E-Mail-basierte Verfahren nutzen E-Mail-Nachrichten. Inkasso- und Billingverfahren sind alle sonstigen Verfahren, bei denen fällige Beträge von Dritten eingezogen werden. Hierzu gehört die Nachnahme, bei der ein Zustelldienst als Inkassostelle auftritt, die speziell für den elektronischen Handel entwickelten Verfahren ClickandBuy, iclear und T-Pay (bis 2011) sowie die Abrechnung über telefonische Mehrwertdienste oder Dialer.

Elektronischer Handel

Insbesondere im elektronischen Handel wie beispielsweise für den Kauf einer E-Zigarette klicken Sie hierwird ein geeignetes Angebot von Zahlungsverfahren (Elektronisches Geld) immer mehr zum Erfolgsfaktor. 
Häufig werden Käufe abgebrochen, wenn nicht das geeignete Zahlungsverfahren zur Verfügung steht. 
Vor diesem Hintergrund gewinnt die Auswahl von Zahlungsverfahren an Bedeutung.
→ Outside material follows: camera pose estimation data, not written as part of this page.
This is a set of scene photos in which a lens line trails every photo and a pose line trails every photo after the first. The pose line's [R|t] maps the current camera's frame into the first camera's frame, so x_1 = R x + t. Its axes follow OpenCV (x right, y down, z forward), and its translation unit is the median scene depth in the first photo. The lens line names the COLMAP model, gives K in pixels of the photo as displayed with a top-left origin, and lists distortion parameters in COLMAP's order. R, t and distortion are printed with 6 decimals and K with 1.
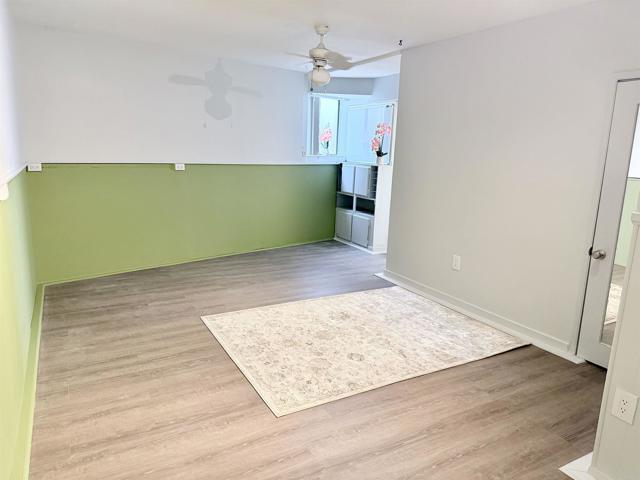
lens RADIAL K [[453.8, 0, 320.0], [0, 453.8, 240.0], [0, 0, 1]] dist [0.098808, -0.125326]
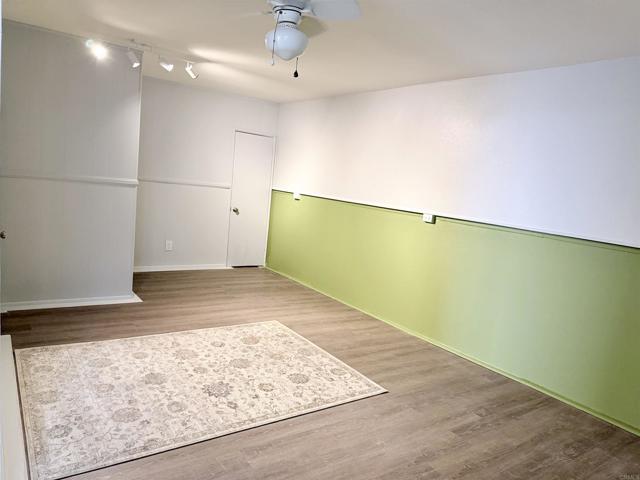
lens RADIAL K [[453.8, 0, 320.0], [0, 453.8, 240.0], [0, 0, 1]] dist [0.098808, -0.125326]
pose [[-0.984943, -0.120340, -0.124120, -0.001113], [-0.154625, 0.934323, 0.321142, -0.336024], [0.077322, 0.335499, -0.938862, 1.666554]]
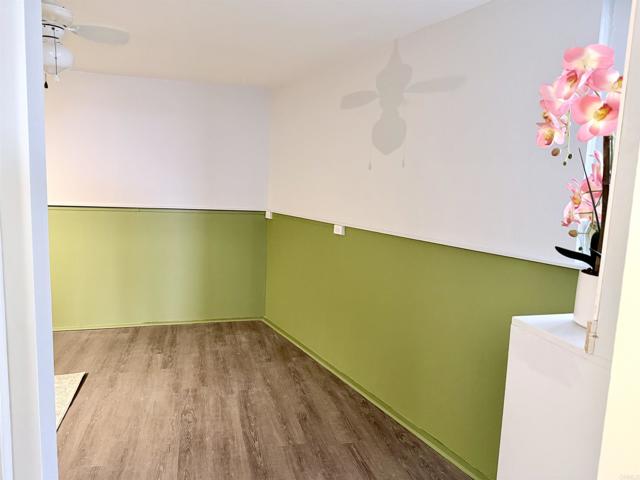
lens RADIAL K [[453.8, 0, 320.0], [0, 453.8, 240.0], [0, 0, 1]] dist [0.098808, -0.125326]
pose [[-0.240745, 0.077214, -0.967512, 0.480243], [-0.240017, 0.961134, 0.136428, -0.315166], [0.940443, 0.265063, -0.212855, 1.538939]]
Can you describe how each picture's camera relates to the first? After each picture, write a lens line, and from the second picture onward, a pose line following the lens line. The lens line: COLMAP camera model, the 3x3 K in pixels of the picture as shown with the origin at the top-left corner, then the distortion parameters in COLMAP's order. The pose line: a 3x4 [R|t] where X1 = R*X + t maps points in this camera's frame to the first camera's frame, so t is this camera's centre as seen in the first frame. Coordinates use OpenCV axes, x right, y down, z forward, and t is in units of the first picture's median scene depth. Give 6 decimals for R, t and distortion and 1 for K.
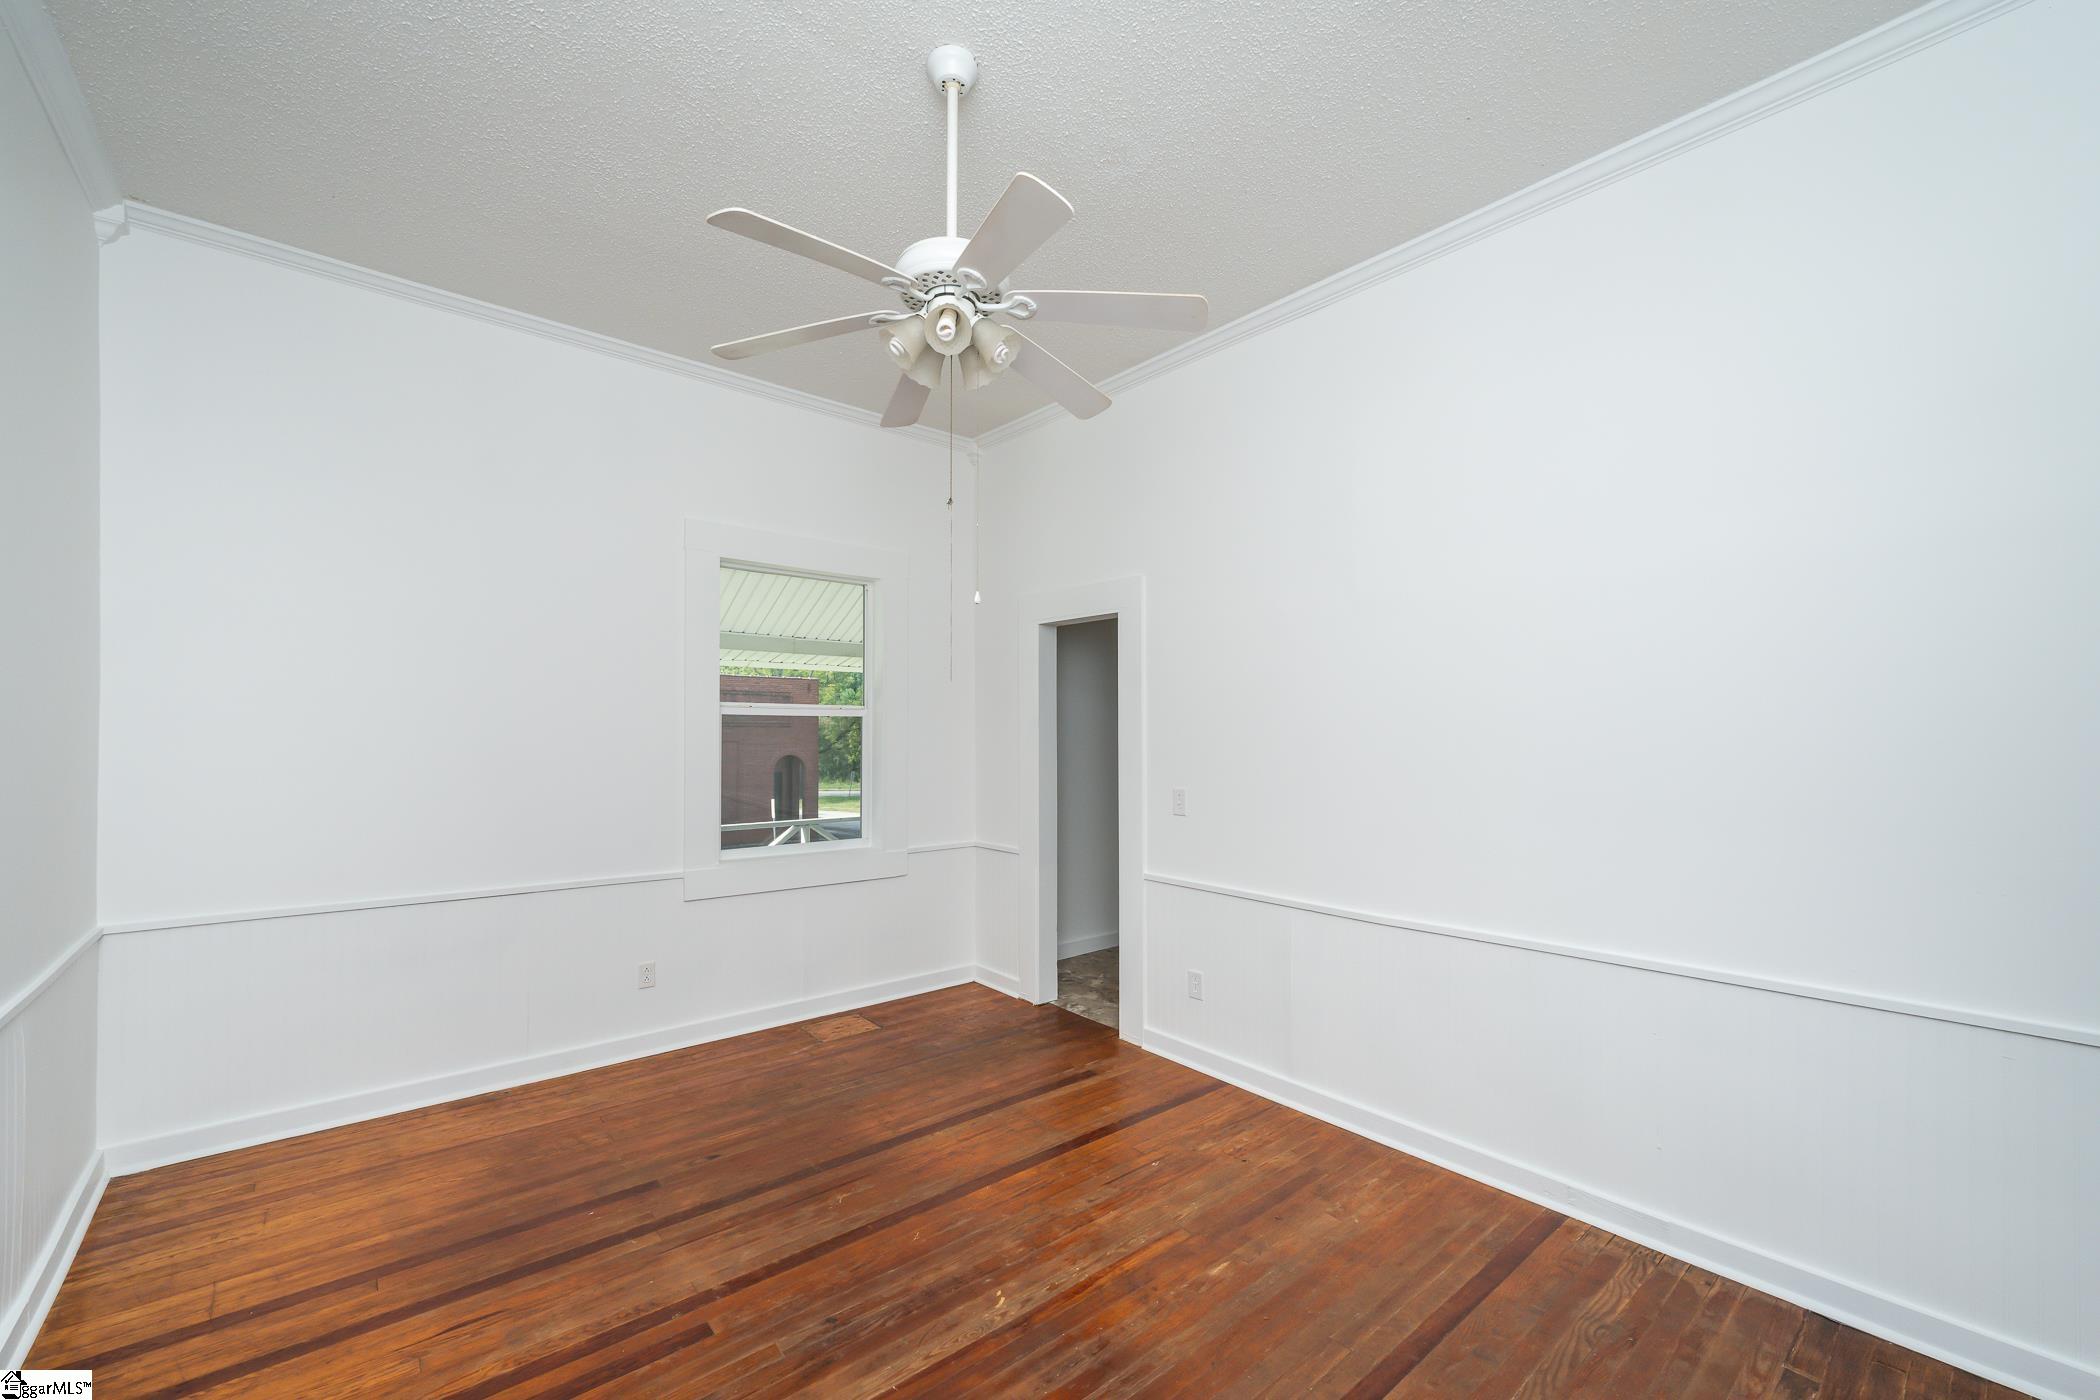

Die Auswahl von Zahlungsverfahren hat sich an der Eignung für das vorliegende Zahlungsszenario, an den Anforderungen des Zahlungspflichtigen sowie den Anforderungen des Zahlungsempfängers zu orientieren.

Zahlungsszenarien werden nach dem Einsatzszenario, der Betragshöhe, der Herkunft der Kunden und der Häufigkeit der Zahlung unterschieden.Möchten Sie mehr über das Thema wissen? Schreiben Sie uns und wir veröffentlichen gerne weitere Artikel zu genau diesem Thema!